→ PROBLEM STATEMENT
Please find the lines in the entries below that contain the word "number", and copy each one.

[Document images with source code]
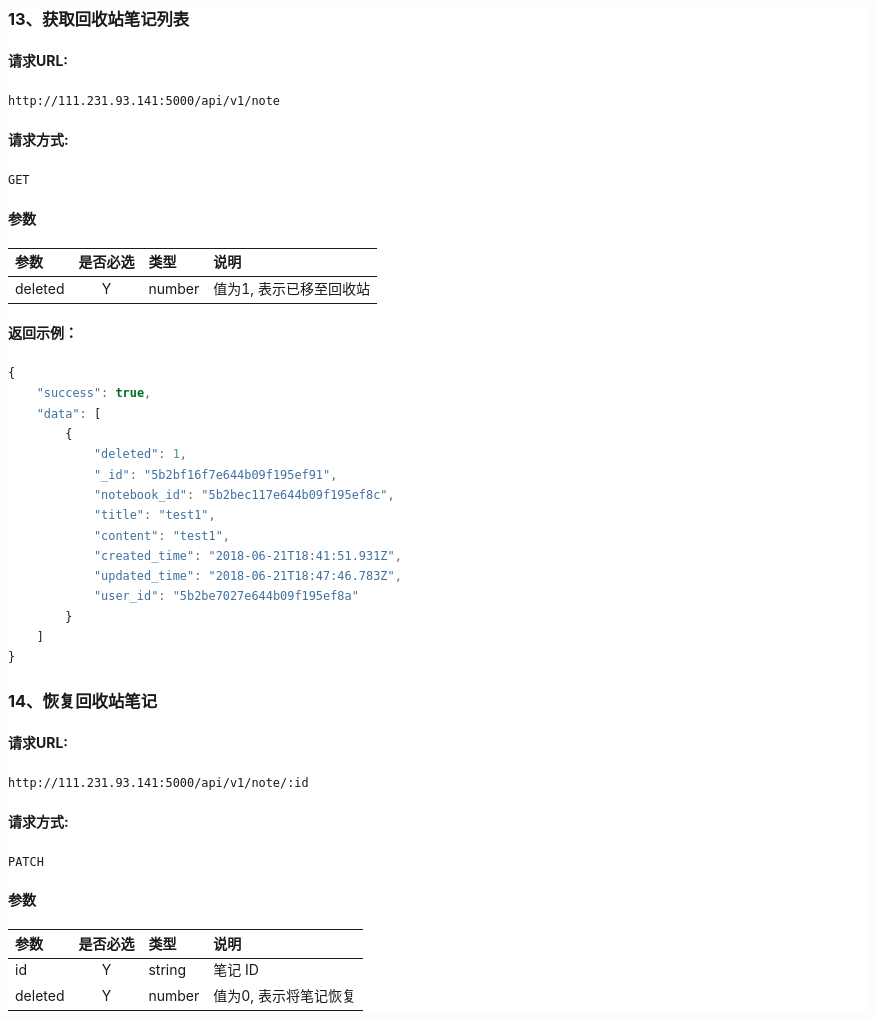 ### 13、获取回收站笔记列表

#### 请求URL: 
```
http://111.231.93.141:5000/api/v1/note
```

#### 请求方式: 
```
GET
```

#### 参数

|参数|是否必选|类型|说明|
|:-----|:-------:|:-----|:-----|
|deleted      |Y       |number  |值为1, 表示已移至回收站 |

#### 返回示例：

```javascript
{
    "success": true,
    "data": [
        {
            "deleted": 1,
            "_id": "5b2bf16f7e644b09f195ef91",
            "notebook_id": "5b2bec117e644b09f195ef8c",
            "title": "test1",
            "content": "test1",
            "created_time": "2018-06-21T18:41:51.931Z",
            "updated_time": "2018-06-21T18:47:46.783Z",
            "user_id": "5b2be7027e644b09f195ef8a"
        }
    ]
}
```

### 14、恢复回收站笔记

#### 请求URL: 
```
http://111.231.93.141:5000/api/v1/note/:id
```

#### 请求方式: 
```
PATCH
```

#### 参数

|参数|是否必选|类型|说明|
|:-----|:-------:|:-----|:-----|
|id      |Y       |string  |笔记 ID|
|deleted      |Y       |number  |值为0, 表示将笔记恢复 |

→ OUTPUT
|deleted      |Y       |number  |值为1, 表示已移至回收站 |
|deleted      |Y       |number  |值为0, 表示将笔记恢复 |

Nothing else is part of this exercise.